By James Bargent
Last week, news website Infrastructure Journal and audit, tax and advisory firm KPMG released the Infrastructure 100 – a report showcasing the world’s top infrastructure projects judged on their scale, feasibility, complexity, innovation and impact on society. The 18 Latin American entries in the report showcase a region facing up to the serious obstacles it faces if it is to forge a path of sustainable growth. Nevertheless the projects also clearly demonstrate how Latin America has a long road to travel if it is tackle the multitude of deep rooted issues left by years of underdevelopment and corrupt governance and create an environment that is both investor-friendly and meets the needs of its people.
The Latin American projects range from the spectacularly ambitious, such as widening the Panama Canal, to the desperately needed, like the Falcón Matamoros Aqueduct, which will provide drinkable water in northern Mexico.
The projects were judged by members of the Mexican state development bank Banobras. According to Banobras’ Ricardo De Vecchi, quoted in the report, infrastructure investment in the region is being led by Brazil and Mexico, while Chile, Colombia, Peru and Argentina are also pushing ahead with a number of eye-catching projects after a slow start to the decade.
De Vecchi highlighted energy sector diversification, the environment and managing natural resources as the biggest challenges facing Latin America. However, he added, “the regional challenges are manifold” and include a number of areas of increasing concern to investors in the region, including transport infrastructure and education.
Venezuela and the Dominican Republic were praised for new public transport initiatives designed to tackle congestion
In the field of education, Latin America has only one entry – the San Luis Potosí University in Mexico. The project will provide a much needed boost to Mexico’s education system – a serious concern for many outsourcers and other investors – with an all new 16-hectare campus providing teaching, research, administration, sports and ancillary accommodation facilities for an estimated 5,000 students and 500 academic staff. According to the report, the project “has the potential to serve as a marker for a series of regional polytechnic universities currently in the pipeline.”

[STORED DATA]
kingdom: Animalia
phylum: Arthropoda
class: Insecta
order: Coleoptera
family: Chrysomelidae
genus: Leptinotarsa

...

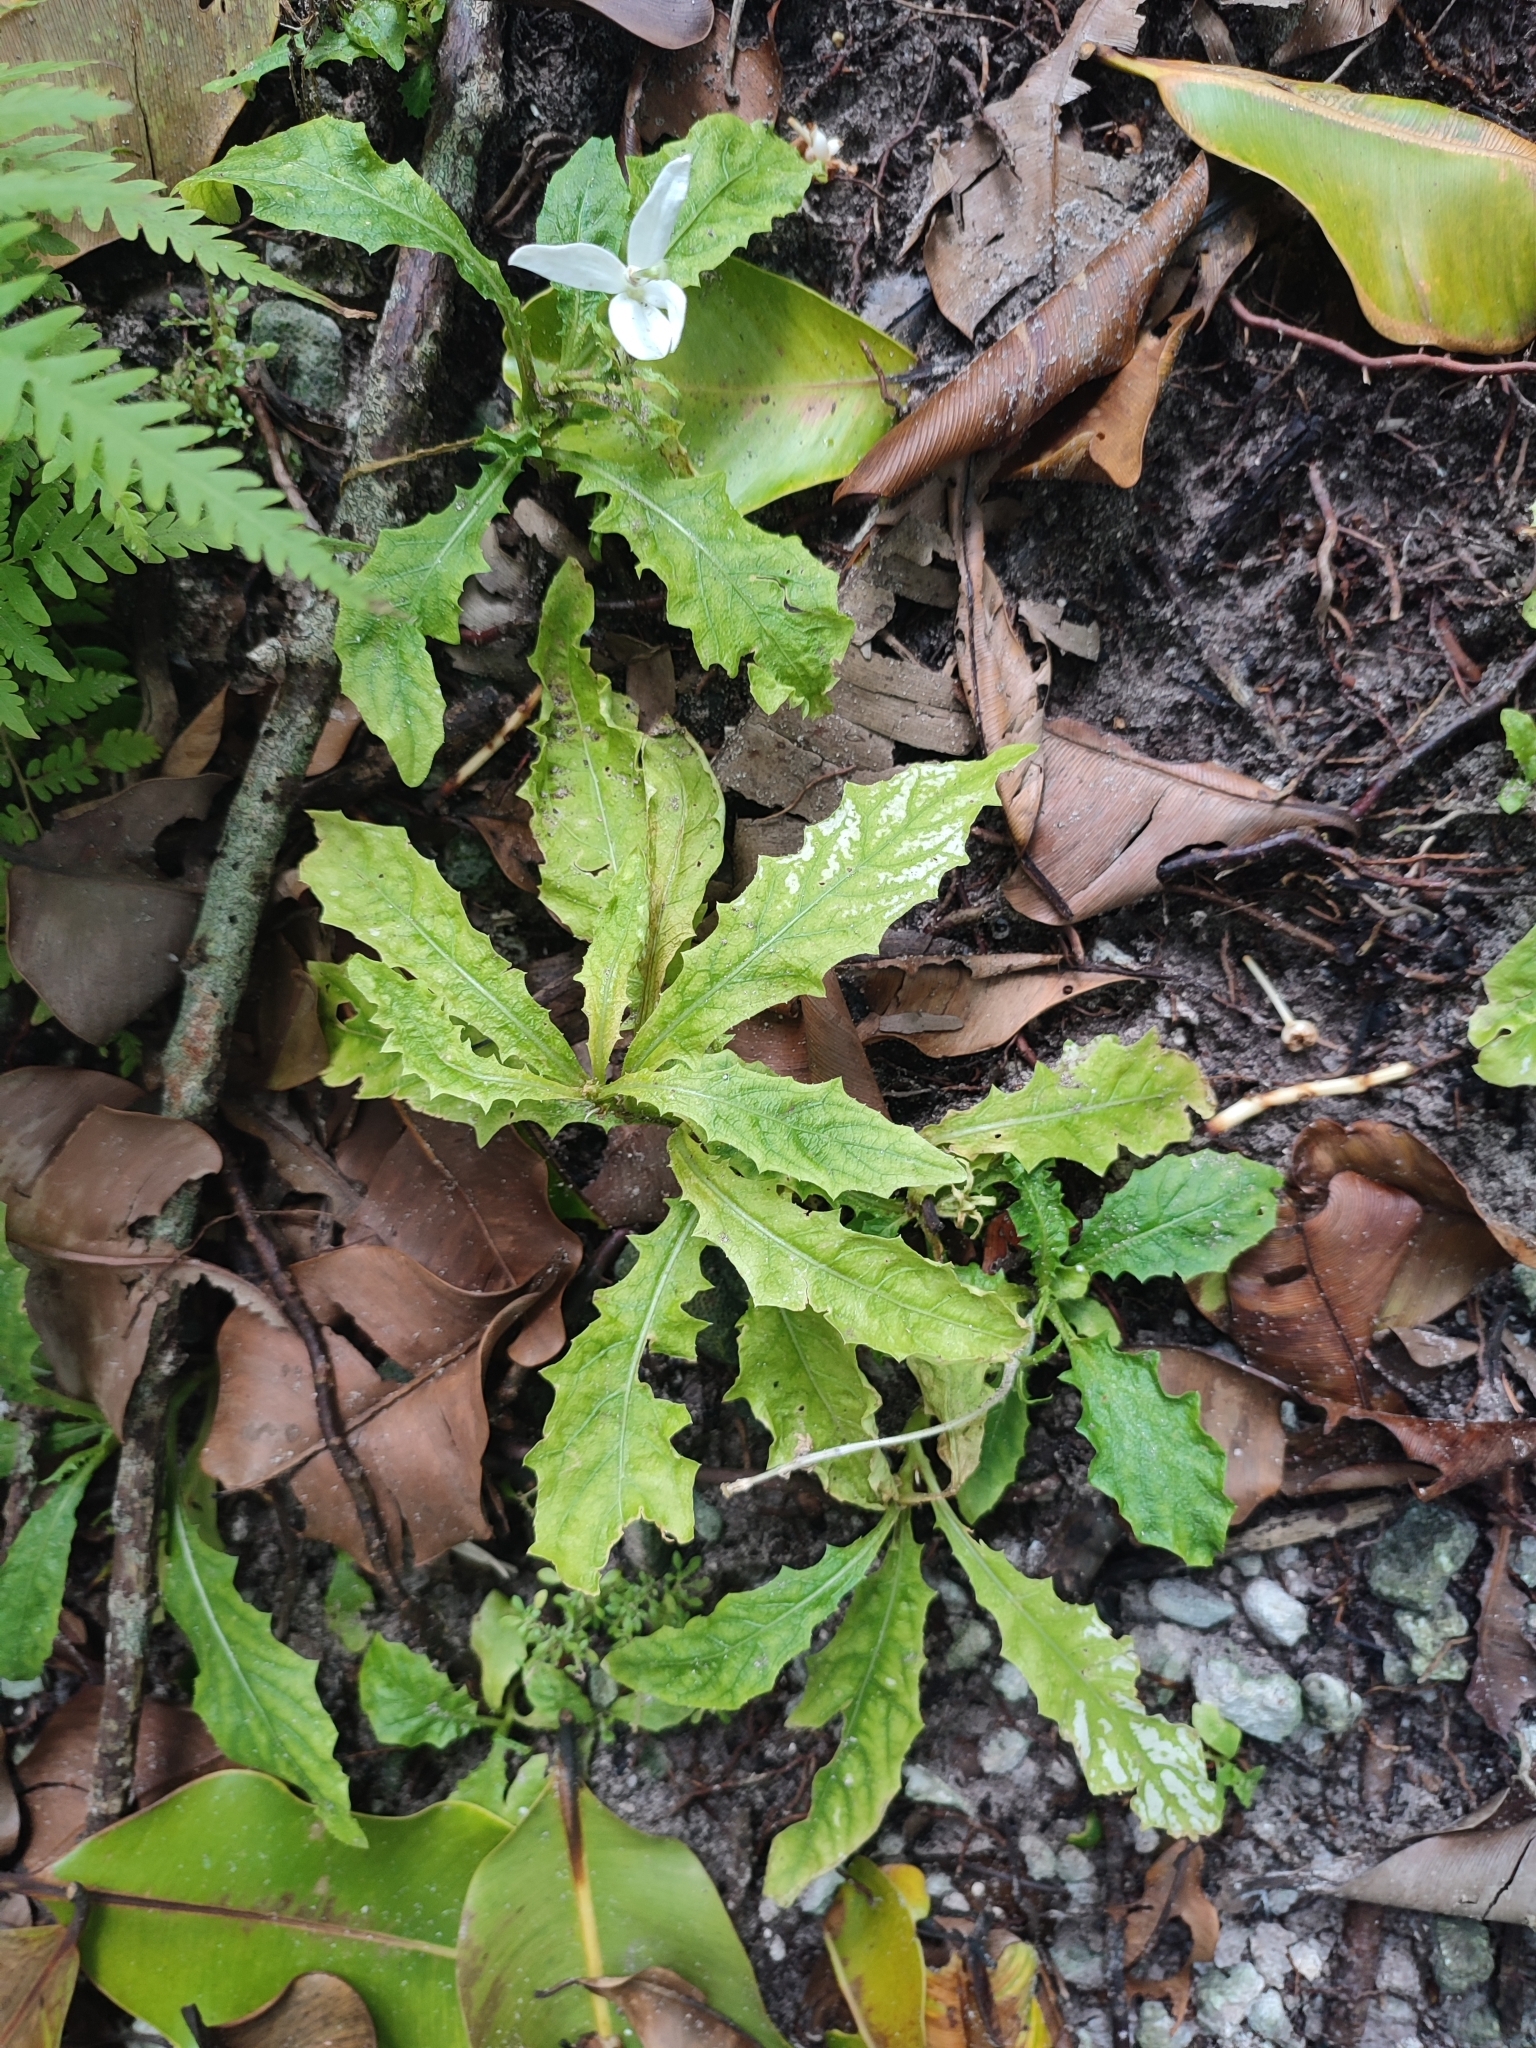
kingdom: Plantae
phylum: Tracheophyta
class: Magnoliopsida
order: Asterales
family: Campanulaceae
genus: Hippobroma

[TASK 1] By which criteria were the projects in the Infrastructure 100 judged, according to the article on Latin American infrastructure?
[TASK 2] Can you carry on the article on Latin American infrastructure from its final sentence?
The lines in the two blocks are not needed for anything here.

[RIGHT ANSWER 1] Scale, feasibility, complexity, innovation, and impact on society.

[RIGHT ANSWER 2]
However, in transport, the report provided a glut of projects designed to ease the crippling congestion that has plagued cities across Latin America – especially those that have witnessed rapid growth, which are often outsourcing hotspots – and improve the often torturously slow inter-city connections in the region.
In this area, Brazil is leading the way with a pair of highly ambitious projects. The first, the Trem de Alta Velocidad (TAV), will link the economic hubs of Rio de Janeiro and São Paulo with the continent’s first high-speed rail connection. The railway will reduce the inter-city journey time from its current five hours to a mere 90 minutes with trains reaching speeds of up to 215mph. The second project is a planned ring road skirting the periphery of São Paulo – a popular outsourcing destination blighted by some of Latin America’s most grinding traffic.
Elsewhere in the region, Venezuela and the Dominican Republic were praised for new public transport initiatives designed to tackle congestion. In Venezuela, an innovative new horse-shore cable car system will link San Agustin in Caracas to some of the city’s poorest neighbourhoods, while in Santo Domingo a new Metro is already carrying 200,000 commuters a day with a planned expansion for five further lines.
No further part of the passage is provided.